M. Du Hamel nous est parfaitement défini par ces traits divers qui expliquent sa nature, ses exaltations et ses défaillances C’était un homme d’activité et de chaleur plus que d’étude et de doctrine : son inaction lui pesait. Les relations sympathiques, multipliées lui étaient nécessaires. Son troupeau à conduire lui manquait. Il se laissa donc tenter de reprendre ses fonctions utiles et de retrouver son même champ à labourer, à ensemencer : il eut du mécompte. Revenu dans cette paroisse de Saint-Merry après dix ans d’absence, il ne la retrouva plus la même pour lui. Les uns le considéraient toujours comme Janséniste et l’évitaient ; les autres le considéraient comme renégat, comme transfuge, et ne le recherchaient plus. Depuis son changement, en un mot, tout était changé, excepté ses ennemis.

* **ENTRÉES**:
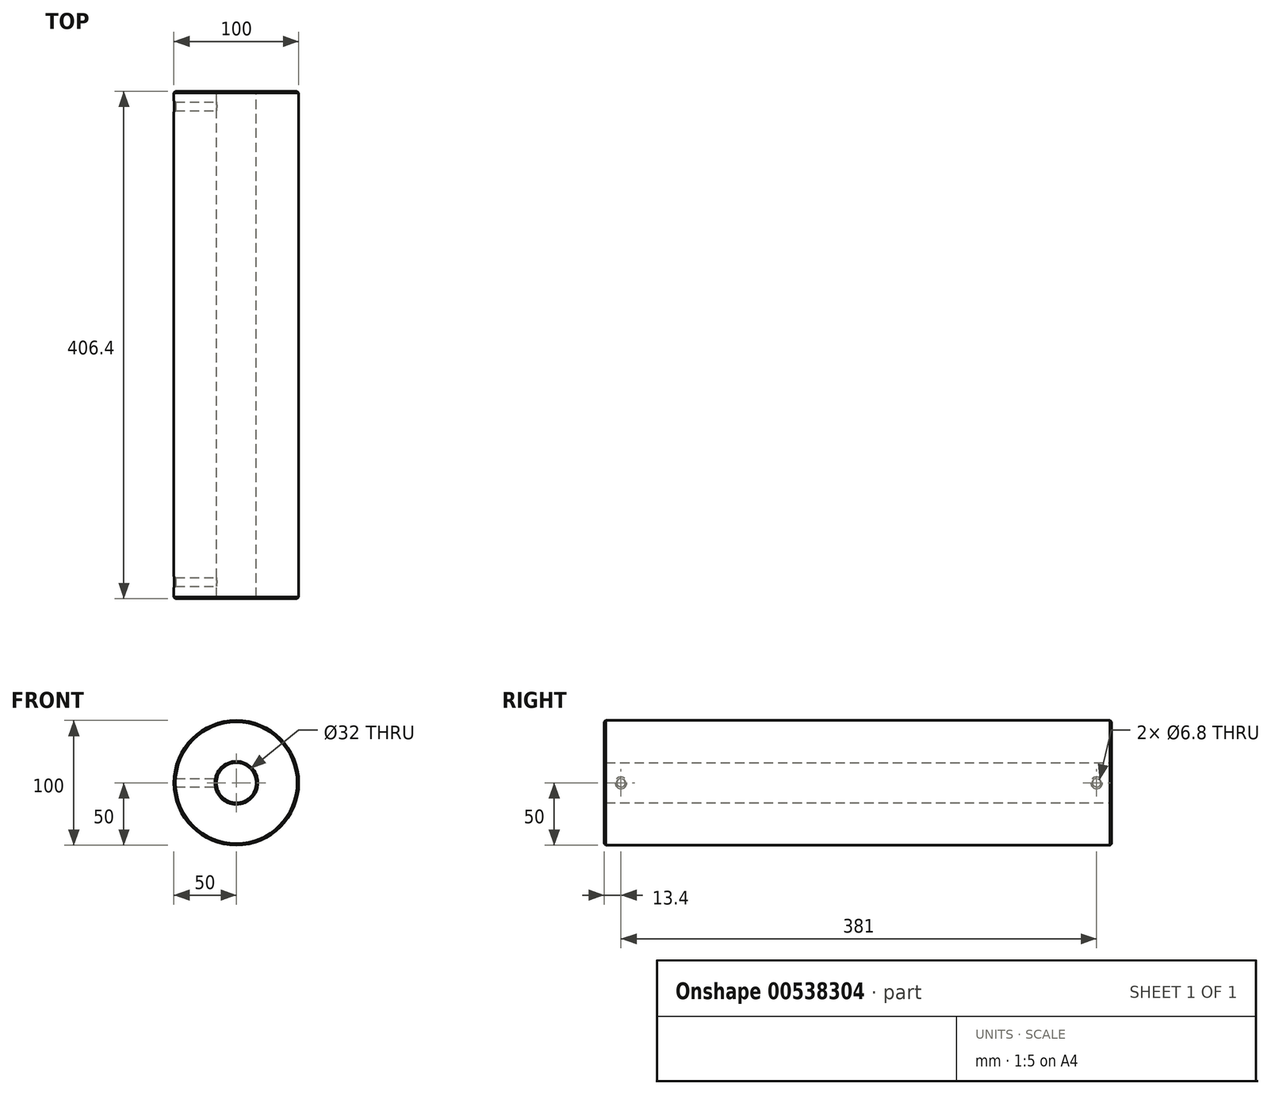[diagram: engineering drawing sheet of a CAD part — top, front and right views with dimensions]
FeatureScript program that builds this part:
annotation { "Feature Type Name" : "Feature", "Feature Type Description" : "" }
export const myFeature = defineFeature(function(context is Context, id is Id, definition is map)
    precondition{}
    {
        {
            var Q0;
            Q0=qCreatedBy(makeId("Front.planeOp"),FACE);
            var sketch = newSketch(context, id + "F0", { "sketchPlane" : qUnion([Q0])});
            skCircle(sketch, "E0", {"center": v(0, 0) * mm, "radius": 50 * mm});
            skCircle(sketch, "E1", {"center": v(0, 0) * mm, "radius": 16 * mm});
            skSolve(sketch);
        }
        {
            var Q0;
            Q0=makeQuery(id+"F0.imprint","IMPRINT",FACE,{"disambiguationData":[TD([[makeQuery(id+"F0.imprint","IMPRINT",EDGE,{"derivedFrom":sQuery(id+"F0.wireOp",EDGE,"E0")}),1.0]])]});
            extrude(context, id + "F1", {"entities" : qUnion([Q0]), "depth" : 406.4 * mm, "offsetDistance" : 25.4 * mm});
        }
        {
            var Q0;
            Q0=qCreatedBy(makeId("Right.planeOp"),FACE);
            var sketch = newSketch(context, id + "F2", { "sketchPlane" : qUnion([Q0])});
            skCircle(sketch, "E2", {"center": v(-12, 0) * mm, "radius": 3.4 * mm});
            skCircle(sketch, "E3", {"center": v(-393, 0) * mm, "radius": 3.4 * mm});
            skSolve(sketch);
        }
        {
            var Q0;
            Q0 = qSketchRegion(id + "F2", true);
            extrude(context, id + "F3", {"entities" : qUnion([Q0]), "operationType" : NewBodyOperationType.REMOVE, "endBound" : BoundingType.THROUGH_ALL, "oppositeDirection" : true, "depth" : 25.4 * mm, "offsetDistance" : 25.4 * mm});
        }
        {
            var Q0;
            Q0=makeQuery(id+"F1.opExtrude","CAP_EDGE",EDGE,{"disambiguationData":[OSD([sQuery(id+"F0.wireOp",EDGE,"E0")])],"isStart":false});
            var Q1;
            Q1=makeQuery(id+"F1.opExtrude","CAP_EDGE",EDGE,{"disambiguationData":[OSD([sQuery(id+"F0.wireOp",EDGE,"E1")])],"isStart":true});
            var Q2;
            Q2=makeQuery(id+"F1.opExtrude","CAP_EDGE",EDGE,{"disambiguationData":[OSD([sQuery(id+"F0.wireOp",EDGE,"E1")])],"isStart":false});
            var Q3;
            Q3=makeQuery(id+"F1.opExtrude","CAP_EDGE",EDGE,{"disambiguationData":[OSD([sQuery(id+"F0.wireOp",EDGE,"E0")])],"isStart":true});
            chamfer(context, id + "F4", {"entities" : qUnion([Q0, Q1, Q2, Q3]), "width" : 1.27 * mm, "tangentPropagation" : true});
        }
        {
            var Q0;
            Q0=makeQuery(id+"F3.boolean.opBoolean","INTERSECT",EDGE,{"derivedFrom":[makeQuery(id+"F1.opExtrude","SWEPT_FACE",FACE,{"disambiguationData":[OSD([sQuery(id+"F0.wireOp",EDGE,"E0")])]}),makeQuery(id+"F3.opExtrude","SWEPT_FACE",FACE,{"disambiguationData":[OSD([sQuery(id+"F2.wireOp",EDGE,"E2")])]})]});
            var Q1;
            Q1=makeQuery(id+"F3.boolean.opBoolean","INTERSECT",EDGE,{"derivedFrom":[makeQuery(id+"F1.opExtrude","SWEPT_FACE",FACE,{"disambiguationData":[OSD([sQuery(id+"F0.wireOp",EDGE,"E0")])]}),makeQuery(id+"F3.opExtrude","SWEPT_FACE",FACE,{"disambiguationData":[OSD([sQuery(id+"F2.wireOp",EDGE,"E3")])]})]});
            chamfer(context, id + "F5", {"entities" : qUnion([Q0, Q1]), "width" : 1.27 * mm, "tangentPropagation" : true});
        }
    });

--

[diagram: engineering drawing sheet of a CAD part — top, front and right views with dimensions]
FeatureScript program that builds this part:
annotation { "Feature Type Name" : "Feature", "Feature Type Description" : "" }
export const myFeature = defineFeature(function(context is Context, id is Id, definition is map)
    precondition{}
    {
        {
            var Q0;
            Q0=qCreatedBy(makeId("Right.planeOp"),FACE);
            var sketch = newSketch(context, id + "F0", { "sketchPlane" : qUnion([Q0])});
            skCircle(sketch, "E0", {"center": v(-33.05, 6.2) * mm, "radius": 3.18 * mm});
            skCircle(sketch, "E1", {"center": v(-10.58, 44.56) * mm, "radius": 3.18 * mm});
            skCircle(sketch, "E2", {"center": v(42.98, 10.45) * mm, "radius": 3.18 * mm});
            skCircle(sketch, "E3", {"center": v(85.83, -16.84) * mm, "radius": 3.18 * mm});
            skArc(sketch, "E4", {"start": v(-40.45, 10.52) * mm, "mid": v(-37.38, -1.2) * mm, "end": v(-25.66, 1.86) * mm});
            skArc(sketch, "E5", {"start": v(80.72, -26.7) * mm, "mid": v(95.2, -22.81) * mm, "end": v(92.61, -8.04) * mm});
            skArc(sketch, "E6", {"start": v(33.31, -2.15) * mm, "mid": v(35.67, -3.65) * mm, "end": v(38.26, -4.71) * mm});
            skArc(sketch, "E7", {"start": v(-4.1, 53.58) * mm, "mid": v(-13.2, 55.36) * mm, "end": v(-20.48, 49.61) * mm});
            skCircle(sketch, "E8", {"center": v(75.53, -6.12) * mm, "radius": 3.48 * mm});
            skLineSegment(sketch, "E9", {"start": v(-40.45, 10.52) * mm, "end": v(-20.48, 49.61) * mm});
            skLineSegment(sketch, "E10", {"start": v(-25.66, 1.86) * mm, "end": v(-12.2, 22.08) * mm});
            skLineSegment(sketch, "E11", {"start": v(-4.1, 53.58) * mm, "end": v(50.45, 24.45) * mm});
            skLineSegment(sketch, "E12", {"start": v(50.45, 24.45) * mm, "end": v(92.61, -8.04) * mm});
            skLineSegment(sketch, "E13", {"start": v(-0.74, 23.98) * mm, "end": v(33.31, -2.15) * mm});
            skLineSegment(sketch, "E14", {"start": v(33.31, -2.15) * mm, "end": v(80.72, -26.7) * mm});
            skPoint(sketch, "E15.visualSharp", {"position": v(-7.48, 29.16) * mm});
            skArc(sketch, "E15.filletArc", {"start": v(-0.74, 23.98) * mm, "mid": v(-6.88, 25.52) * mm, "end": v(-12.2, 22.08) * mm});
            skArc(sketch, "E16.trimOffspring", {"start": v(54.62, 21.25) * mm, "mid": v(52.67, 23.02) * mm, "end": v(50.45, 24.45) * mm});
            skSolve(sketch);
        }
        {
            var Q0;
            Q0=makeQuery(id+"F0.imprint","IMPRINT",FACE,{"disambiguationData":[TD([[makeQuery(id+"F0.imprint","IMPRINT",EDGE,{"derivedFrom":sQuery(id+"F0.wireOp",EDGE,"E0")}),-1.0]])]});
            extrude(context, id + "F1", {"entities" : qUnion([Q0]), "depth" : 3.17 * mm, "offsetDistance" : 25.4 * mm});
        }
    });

* **OBJECTIF**:
Citez, s'il vous plaît, le passage du texte sur M. Du Hamel qui va de « M. Du Hamel nous » à « excepté ses ennemis. ».

* **CORRIGÉ**:
M. Du Hamel nous est parfaitement défini par ces traits divers qui expliquent sa nature, ses exaltations et ses défaillances C’était un homme d’activité et de chaleur plus que d’étude et de doctrine : son inaction lui pesait. Les relations sympathiques, multipliées lui étaient nécessaires. Son troupeau à conduire lui manquait. Il se laissa donc tenter de reprendre ses fonctions utiles et de retrouver son même champ à labourer, à ensemencer : il eut du mécompte. Revenu dans cette paroisse de Saint-Merry après dix ans d’absence, il ne la retrouva plus la même pour lui. Les uns le considéraient toujours comme Janséniste et l’évitaient ; les autres le considéraient comme renégat, comme transfuge, et ne le recherchaient plus. Depuis son changement, en un mot, tout était changé, excepté ses ennemis.